Today Marks a Year

One year ago today I was in a Kaiser doctors office with my parents, my then boyfriend (now husband) and one of my best friends. I got the call 3 days before (the one that makes your heart skip a beat. The world stop. The call that changes your life), "I'm so sorry to tell you, but the cells that we tested came back cancerous". As I sit in the doctors office waiting for the doctor, one that I've never met, I just keep hoping that there is some "good" news awaiting me. Maybe they were mistaken. The doctor comes in and the only words I remember hearing were, "triple negative breast cancer. The most aggressive of the breast cancers". I couldn't breathe. I looked at my Mom. She was doing her best to put on her brave strong face, but there were tears sneaking out of her eyes. I then looked over to my Dad. His face red and for the 4th time in my life, I watched my Father cry. My boyfriend, Daniel, held my hand. My best friend was the strong one for all of us. Taking notes and asking the questions Unfortunately, she had just walked this path with her Mom. (Thankfully, her Mom made it through and is healthy and well today.) Once the details were delivered she suggested that the next step be surgery on the 10th. In 7 days. So, in 6 days I needed to decide what type of surgery that I wanted; a lumpectomy or mastectomy. Oh, and it was also the 4th of July weekend so no second opinions, no inquiries to other doctors. It all felt so rushed. I was terrified. Panicked. It just didn't feel right to make such a big decision in such a short amount of time. I needed time. Time to find a team that would help me navigate this. Time to to the fear quiet down so that I could make choice that weren't rooted in that fear. Time to freeze eggs. Time to build my strength. Thank God I listened to my gut. I pushed the surgery back. I got a second, third, fourth and fifth opinion. I met with 3 different surgical oncologists, 5 oncologists and found an amazing holistic cancer center in Orange County. 

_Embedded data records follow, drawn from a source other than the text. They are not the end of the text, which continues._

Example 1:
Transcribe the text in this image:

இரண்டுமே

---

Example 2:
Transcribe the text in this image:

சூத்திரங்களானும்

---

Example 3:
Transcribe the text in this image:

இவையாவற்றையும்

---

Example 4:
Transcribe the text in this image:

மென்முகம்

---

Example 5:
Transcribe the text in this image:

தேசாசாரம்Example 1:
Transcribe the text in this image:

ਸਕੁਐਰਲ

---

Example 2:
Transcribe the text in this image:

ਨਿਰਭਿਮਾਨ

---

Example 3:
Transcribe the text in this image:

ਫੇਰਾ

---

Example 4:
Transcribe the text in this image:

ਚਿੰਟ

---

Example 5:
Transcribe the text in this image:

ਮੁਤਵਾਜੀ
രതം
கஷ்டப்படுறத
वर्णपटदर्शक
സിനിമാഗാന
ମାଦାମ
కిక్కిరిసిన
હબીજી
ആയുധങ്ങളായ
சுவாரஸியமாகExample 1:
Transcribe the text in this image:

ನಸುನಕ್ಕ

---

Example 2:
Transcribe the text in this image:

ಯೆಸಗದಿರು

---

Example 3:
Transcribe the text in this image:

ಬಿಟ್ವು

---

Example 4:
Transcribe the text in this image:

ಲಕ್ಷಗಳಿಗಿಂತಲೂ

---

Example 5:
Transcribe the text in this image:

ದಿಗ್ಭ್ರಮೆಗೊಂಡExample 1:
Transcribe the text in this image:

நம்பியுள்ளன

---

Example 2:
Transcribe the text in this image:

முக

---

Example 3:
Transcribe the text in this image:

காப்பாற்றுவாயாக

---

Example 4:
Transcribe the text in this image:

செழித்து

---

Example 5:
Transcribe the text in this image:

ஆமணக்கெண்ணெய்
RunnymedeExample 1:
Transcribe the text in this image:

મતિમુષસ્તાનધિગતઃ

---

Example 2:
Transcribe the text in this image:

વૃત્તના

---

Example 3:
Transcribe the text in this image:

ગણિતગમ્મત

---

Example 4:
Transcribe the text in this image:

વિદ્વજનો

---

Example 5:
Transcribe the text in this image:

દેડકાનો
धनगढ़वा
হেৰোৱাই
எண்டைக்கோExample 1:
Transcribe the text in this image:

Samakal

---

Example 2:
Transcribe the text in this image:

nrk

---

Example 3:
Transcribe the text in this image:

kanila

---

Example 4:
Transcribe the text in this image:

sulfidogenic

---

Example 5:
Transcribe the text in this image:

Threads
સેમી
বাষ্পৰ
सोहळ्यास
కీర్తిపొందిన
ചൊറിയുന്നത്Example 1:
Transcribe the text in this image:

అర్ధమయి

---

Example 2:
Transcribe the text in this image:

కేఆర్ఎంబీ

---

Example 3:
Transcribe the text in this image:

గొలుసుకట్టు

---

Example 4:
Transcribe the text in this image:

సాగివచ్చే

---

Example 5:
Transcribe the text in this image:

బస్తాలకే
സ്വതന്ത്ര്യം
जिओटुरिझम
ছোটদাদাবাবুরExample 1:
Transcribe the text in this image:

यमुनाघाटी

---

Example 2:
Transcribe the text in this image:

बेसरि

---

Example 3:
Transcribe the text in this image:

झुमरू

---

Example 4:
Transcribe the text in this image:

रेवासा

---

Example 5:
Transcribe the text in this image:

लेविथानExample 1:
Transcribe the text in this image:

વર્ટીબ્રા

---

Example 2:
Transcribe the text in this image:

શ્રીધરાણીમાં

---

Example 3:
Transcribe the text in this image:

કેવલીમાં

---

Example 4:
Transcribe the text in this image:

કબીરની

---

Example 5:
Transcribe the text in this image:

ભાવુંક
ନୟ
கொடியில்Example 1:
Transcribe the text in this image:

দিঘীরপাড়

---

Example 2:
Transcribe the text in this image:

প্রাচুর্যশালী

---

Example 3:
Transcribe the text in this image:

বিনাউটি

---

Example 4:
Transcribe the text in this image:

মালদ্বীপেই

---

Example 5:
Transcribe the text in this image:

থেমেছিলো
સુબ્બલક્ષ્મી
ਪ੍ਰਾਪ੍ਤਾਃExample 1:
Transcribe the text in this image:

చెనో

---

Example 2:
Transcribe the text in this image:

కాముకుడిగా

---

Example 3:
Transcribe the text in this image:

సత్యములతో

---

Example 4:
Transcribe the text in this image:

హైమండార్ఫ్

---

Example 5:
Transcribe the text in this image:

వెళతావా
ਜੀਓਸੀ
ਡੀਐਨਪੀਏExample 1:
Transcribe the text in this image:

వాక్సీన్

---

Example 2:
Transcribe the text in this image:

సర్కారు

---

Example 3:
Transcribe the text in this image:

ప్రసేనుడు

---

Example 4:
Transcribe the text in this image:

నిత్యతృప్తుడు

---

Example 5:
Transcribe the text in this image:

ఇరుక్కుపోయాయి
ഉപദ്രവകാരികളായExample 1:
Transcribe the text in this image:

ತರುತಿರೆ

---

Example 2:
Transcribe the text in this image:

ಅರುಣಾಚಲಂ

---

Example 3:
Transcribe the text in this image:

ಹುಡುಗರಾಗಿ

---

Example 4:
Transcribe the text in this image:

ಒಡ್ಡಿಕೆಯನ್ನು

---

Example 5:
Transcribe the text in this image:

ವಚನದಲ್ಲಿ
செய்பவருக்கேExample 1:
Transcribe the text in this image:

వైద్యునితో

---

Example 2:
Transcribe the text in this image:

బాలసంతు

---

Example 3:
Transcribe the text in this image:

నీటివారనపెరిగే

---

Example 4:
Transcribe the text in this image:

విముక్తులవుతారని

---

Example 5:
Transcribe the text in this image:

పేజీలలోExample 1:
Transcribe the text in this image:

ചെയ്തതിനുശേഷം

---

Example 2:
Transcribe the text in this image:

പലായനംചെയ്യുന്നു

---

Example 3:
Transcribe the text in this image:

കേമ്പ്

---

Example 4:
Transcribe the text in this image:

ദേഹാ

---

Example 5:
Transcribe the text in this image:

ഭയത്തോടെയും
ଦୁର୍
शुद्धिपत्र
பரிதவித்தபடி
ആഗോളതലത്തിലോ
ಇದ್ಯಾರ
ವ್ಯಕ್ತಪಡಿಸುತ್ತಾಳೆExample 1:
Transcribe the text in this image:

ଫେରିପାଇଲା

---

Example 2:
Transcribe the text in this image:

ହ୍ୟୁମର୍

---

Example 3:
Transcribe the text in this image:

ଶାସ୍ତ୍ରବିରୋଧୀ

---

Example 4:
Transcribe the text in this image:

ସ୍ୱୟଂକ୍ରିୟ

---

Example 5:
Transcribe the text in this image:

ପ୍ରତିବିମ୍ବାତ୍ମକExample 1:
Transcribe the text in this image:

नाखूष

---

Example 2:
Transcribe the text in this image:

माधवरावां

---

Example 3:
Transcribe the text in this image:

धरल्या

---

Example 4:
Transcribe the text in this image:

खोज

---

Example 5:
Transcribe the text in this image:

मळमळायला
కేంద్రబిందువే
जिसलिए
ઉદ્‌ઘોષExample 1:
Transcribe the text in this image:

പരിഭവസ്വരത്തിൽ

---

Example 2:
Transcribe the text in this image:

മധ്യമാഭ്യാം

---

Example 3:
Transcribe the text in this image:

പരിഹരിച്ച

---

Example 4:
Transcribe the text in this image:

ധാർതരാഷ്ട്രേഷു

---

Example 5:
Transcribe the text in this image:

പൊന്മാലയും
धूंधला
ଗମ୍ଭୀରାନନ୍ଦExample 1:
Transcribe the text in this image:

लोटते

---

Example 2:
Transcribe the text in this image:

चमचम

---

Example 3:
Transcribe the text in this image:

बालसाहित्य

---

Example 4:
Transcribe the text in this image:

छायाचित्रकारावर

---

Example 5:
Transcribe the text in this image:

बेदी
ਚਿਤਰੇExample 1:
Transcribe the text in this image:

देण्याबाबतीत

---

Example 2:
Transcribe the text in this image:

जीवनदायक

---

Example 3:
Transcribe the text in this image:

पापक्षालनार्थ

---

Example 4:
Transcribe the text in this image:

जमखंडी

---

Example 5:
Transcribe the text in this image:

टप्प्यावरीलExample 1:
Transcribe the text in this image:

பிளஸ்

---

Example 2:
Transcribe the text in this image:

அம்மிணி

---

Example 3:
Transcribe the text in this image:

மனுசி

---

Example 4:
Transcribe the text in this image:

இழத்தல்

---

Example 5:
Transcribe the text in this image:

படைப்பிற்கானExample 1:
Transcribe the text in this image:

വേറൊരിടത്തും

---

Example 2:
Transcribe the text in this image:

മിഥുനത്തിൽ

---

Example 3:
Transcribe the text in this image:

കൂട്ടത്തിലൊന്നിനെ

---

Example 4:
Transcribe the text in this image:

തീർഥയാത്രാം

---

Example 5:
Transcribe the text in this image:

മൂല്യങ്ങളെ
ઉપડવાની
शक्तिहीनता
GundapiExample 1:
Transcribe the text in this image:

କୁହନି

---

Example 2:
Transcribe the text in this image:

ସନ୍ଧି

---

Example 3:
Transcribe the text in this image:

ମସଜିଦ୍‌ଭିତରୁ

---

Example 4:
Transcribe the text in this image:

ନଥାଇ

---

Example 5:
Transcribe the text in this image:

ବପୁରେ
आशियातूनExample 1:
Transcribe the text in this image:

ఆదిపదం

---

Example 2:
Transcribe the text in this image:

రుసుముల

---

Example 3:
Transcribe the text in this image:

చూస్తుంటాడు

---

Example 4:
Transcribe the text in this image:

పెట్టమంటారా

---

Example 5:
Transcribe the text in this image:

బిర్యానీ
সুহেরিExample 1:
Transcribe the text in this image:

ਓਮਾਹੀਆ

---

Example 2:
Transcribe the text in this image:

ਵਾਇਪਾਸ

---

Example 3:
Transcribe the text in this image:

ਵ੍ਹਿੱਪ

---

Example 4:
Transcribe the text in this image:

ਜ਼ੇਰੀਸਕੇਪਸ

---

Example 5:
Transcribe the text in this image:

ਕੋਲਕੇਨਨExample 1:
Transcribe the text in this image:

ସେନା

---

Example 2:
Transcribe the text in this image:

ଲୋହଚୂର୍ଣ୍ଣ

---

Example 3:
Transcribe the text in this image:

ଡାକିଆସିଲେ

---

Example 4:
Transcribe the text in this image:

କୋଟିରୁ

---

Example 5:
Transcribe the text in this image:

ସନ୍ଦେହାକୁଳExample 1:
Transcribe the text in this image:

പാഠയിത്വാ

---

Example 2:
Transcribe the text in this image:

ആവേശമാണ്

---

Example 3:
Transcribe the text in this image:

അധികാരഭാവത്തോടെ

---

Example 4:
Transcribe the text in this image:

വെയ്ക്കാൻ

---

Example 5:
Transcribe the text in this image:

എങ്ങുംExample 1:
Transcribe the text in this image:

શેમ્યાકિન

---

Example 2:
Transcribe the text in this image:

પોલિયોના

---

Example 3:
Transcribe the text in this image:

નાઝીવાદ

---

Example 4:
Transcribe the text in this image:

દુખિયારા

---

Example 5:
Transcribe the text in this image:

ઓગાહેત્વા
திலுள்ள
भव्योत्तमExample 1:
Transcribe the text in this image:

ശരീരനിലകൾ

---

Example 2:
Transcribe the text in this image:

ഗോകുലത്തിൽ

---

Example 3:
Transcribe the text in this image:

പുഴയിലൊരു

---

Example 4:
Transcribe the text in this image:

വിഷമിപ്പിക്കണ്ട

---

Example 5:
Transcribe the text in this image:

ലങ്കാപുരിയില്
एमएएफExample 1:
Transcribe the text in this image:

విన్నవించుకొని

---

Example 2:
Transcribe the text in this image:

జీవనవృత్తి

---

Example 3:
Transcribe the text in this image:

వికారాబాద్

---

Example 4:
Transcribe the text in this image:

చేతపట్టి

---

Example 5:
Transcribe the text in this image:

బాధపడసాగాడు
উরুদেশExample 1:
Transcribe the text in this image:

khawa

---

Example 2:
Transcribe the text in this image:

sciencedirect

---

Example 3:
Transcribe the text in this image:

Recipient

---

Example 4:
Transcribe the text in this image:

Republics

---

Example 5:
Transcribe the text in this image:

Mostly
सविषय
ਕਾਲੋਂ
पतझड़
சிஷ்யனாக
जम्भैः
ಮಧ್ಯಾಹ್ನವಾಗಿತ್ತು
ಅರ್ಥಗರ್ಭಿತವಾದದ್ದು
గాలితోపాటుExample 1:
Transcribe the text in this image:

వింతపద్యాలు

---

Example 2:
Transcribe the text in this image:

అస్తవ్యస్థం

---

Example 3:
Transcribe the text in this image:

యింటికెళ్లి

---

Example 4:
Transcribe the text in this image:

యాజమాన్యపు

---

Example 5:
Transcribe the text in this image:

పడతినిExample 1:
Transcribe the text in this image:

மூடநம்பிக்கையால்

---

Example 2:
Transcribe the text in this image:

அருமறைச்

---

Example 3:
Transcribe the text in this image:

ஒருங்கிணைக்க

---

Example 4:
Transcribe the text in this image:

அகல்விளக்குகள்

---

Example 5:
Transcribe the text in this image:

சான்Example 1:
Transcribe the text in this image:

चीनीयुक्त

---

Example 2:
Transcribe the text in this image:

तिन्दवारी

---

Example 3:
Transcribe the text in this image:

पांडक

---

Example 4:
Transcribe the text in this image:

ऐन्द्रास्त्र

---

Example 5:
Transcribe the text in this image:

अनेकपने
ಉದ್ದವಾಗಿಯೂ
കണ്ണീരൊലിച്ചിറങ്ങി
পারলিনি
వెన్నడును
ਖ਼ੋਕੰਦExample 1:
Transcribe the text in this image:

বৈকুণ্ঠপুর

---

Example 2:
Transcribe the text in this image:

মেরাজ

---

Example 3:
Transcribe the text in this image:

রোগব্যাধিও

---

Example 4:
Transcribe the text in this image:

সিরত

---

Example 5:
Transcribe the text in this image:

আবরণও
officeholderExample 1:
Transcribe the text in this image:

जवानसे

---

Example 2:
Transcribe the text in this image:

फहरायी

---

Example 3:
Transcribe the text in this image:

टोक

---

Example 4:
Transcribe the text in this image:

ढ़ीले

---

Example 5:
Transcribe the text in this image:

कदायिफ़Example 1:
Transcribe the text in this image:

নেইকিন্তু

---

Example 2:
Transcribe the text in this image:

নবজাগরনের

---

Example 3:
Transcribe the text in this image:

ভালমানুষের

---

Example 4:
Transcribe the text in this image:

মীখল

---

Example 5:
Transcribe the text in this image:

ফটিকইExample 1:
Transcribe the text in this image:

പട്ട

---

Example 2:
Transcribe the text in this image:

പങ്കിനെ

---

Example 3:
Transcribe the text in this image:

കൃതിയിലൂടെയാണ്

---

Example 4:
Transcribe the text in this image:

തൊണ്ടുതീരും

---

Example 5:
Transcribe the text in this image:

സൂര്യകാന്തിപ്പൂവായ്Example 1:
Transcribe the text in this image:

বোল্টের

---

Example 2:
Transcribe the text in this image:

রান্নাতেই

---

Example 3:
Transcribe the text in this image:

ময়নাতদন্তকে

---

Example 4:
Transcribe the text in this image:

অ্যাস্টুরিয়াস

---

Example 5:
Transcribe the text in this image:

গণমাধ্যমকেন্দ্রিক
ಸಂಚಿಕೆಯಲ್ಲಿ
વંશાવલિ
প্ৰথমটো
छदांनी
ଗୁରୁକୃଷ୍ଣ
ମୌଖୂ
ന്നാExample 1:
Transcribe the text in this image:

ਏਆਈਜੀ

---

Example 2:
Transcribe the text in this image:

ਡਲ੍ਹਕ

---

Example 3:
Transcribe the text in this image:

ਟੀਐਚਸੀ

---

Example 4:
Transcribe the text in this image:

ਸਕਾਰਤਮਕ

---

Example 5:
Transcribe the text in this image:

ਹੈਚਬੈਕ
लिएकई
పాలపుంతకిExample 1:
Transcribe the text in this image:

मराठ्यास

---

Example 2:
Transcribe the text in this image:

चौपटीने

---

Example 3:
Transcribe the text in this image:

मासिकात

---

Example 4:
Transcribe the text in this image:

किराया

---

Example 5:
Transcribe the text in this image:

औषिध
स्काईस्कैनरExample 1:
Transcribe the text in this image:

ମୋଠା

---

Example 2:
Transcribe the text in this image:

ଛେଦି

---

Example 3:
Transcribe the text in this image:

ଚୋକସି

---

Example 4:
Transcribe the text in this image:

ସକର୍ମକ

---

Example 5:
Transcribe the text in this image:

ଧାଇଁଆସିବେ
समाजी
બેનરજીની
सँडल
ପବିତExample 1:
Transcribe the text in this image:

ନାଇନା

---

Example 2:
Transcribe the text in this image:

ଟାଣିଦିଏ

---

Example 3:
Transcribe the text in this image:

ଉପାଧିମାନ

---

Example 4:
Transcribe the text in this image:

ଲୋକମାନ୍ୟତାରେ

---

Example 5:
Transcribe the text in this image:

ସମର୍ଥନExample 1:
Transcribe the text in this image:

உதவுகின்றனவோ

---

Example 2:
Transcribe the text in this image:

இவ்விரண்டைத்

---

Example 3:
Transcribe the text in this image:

On August 16th I started my first round of chemo. I chose to do chemo first because it gave me time to wrap my head around what surgery I felt was right for me. It gave me time to do genetic testing to see if I carried any of the genetic mutations. I found out that I carry the BRCA 1 mutation. (a whole other post can be written about that). My oncologist was also able to see how the tumor was reacting to the chemo. On top of chemo, I also did Vitamin C IVs once a week, Mistletoe IVs twice a week, completely changed my diet, took a boat load of supplements daily, infrared sauna, ozone therapy, acupuncture, holistic therapy, and reiki. I built a team of amazing healers to help me navigate this in a way that felt comfortable for me.  I worked and still work with an integrative oncologist, a healer, a naturopath, a life coach, a mind body healer/coach, a wellness specialist, and doctors at the Cancer Center for healing. The time from diagnosis to the first round of chemo I was led to all of these amazing people that would help carry me through this. I feel so blessed and grateful for every single one of them. 

Over the next 7 months I would undergo 3 surgeries, (egg retrieval, port placement and a double mastectomy) and 6 rounds of intense chemo. The last chemo I demanded it be cut short because I was on the bathroom floor shaking and dry heaving. My body couldn't take anymore. I wore Penguin Cold Caps during my chemo which meant longer chemo days, but that I would be able to keep a good amount of my hair. I still lost a lot of it, but I must say that not going bald helped my mental state immensely. I didn't look like a "cancer patient" or "sick". I did start to look "sick around my last chemo. I lost my eyebrows and my eyelashes. I started to have that grey tinge to my skin. I did my best to keep some semblance of my normal life through it all. I continued to workout throughout treatment. I even went to Disneyland 3 times. Thankfully I have amazing friends and family who supported and carried me through. They pushed me forward when I didn't know how to get through the next minute. They showed up for me in ways that I will never be able to repay. I will be forever grateful. 

Today, a year later, I am cancer free. I had my final Lupron (hormones) shot this past Tuesday. I still do vitamin IV's weekly and continue to take a boat load of vitamins. I'm building my physical strength. I'm rebuilding my body down to the mitochondria. I'm a different person. You don't go through something like this and come out the other side the same. I am so grateful for my strength, my body and my life. I'm grateful to all of the healers I worked and work with. I'm grateful to all of the people who checked in, rooted me on and loved me through the journey. It's amazing how much life can change in one year.